======== Extracted material

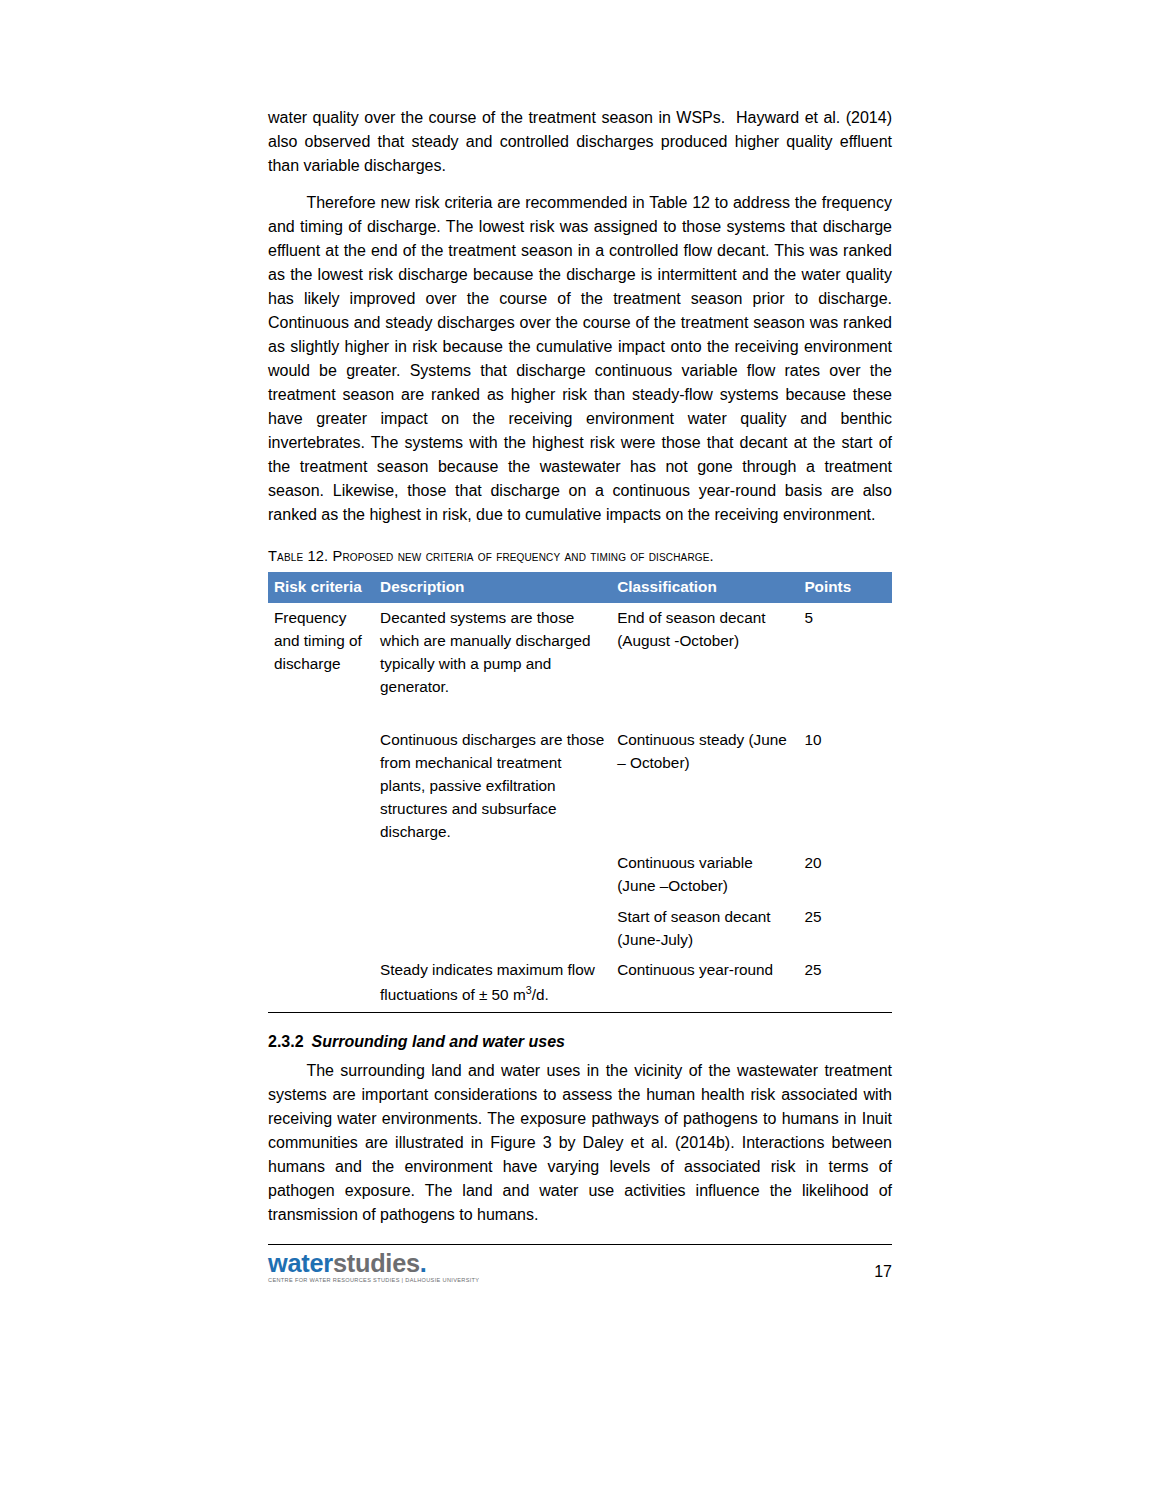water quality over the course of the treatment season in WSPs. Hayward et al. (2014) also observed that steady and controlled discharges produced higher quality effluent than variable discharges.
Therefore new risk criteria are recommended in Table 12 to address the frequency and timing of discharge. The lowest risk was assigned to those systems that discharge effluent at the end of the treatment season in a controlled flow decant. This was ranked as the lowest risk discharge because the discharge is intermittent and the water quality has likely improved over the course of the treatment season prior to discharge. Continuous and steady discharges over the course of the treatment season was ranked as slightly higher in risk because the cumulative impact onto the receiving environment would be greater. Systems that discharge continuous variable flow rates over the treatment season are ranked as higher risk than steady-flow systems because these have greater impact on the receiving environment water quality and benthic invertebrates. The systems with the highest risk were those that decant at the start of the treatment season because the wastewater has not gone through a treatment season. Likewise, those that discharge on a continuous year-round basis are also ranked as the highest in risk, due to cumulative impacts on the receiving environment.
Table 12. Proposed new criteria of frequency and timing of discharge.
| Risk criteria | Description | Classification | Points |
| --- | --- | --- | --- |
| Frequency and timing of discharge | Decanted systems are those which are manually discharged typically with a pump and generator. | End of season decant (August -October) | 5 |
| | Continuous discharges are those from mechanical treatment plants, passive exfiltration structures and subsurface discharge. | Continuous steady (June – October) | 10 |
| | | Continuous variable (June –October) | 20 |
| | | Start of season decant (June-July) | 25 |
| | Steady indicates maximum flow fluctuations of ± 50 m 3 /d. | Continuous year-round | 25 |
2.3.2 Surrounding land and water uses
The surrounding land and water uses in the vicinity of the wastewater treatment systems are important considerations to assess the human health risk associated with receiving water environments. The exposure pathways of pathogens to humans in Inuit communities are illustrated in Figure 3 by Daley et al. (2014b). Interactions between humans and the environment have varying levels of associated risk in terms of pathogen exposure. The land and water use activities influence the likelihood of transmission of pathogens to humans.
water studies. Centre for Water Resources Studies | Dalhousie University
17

================

● What to produce
The required output is every line of the entries, starting at the one that contains "year-round | 25 |" and ending at the last, copied exactly.

● Solution for this problem
| | Steady indicates maximum flow fluctuations of ± 50 m 3 /d. | Continuous year-round | 25 |
2.3.2 Surrounding land and water uses
The surrounding land and water uses in the vicinity of the wastewater treatment systems are important considerations to assess the human health risk associated with receiving water environments. The exposure pathways of pathogens to humans in Inuit communities are illustrated in Figure 3 by Daley et al. (2014b). Interactions between humans and the environment have varying levels of associated risk in terms of pathogen exposure. The land and water use activities influence the likelihood of transmission of pathogens to humans.
water studies. Centre for Water Resources Studies | Dalhousie University
17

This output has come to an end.